Discuss your general career path since graduating from UT.
Upon graduation, I enrolled in a master’s program at UT’s School of Information to pursue my interests in design, cultural representation, and management within the context of museums and archives. After completing this degree, I jumped over to UT’s Latin American Studies program, where I wrote my master’s thesis on book censorship in 16th-century Mexico. I have now moved on to a PhD program in history. All the while, I have been employed as the Film Curatorial Assistant at the Harry Ransom Center.
How did your BDP experience influence your career path and interests?
I can honestly say that my BDP experience was the cornerstone of my academic and professional trajectory post graduation. It gave me the opportunity to explore those elements of my majors that most interested me so that I could define my career aspirations.

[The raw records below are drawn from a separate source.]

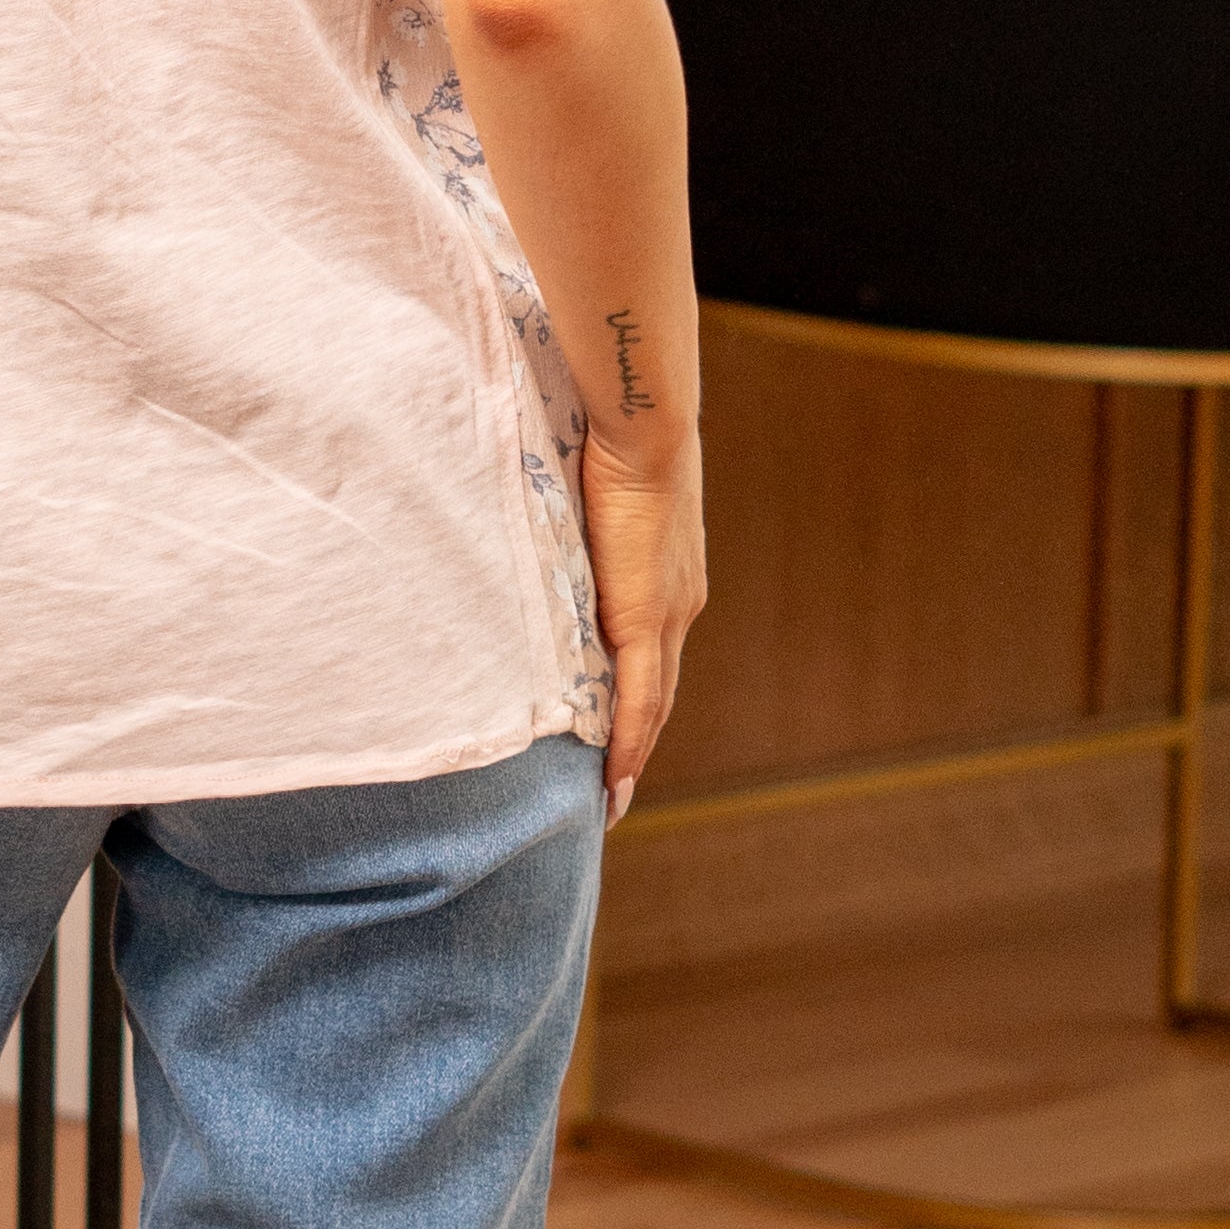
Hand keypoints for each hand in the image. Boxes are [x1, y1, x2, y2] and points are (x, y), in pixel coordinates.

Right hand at [582, 420, 704, 826]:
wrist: (643, 429)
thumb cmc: (614, 446)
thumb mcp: (597, 506)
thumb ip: (582, 541)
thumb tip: (549, 547)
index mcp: (672, 583)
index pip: (657, 659)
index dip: (642, 705)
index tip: (624, 740)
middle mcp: (680, 607)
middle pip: (661, 694)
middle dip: (639, 743)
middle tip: (616, 789)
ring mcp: (669, 615)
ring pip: (654, 705)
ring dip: (634, 754)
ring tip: (611, 799)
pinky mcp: (647, 618)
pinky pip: (638, 698)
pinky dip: (629, 742)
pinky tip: (615, 780)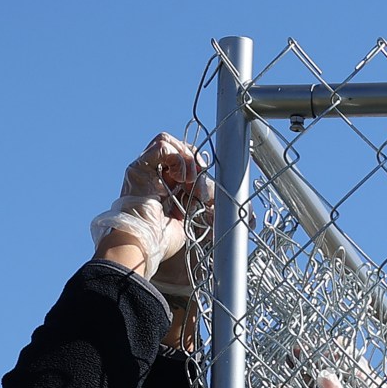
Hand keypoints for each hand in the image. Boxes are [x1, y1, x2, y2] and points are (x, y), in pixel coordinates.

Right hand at [92, 133, 209, 286]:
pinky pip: (162, 144)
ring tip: (191, 186)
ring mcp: (146, 169)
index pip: (189, 163)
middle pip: (184, 151)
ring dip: (190, 162)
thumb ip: (211, 208)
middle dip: (200, 168)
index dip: (203, 171)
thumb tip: (248, 215)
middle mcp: (156, 174)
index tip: (211, 194)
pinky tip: (182, 180)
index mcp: (169, 185)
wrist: (142, 243)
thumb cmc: (163, 239)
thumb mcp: (196, 220)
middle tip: (201, 192)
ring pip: (173, 144)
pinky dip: (178, 158)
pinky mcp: (139, 166)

What do you value most about your BDP experience?
Faculty mentorship in my research pursuits proved to be the most valuable aspect of my BDP experience. The program provided a platform and resources for me to connect with Dr. Mariah Wade, my then anthropology professor and current professional mentor.
In what ways did an interdisciplinary education prepare you for what you are currently doing?
For the past three years, I have been conducting research that will be published this fall, and co-organizing a gallery exhibition at the Harry Ransom Center that will open September 2014. Through the BDP’s internship and research opportunities, I attained the rudimentary analytical and technical skills needed to undertake and accomplish these milestones.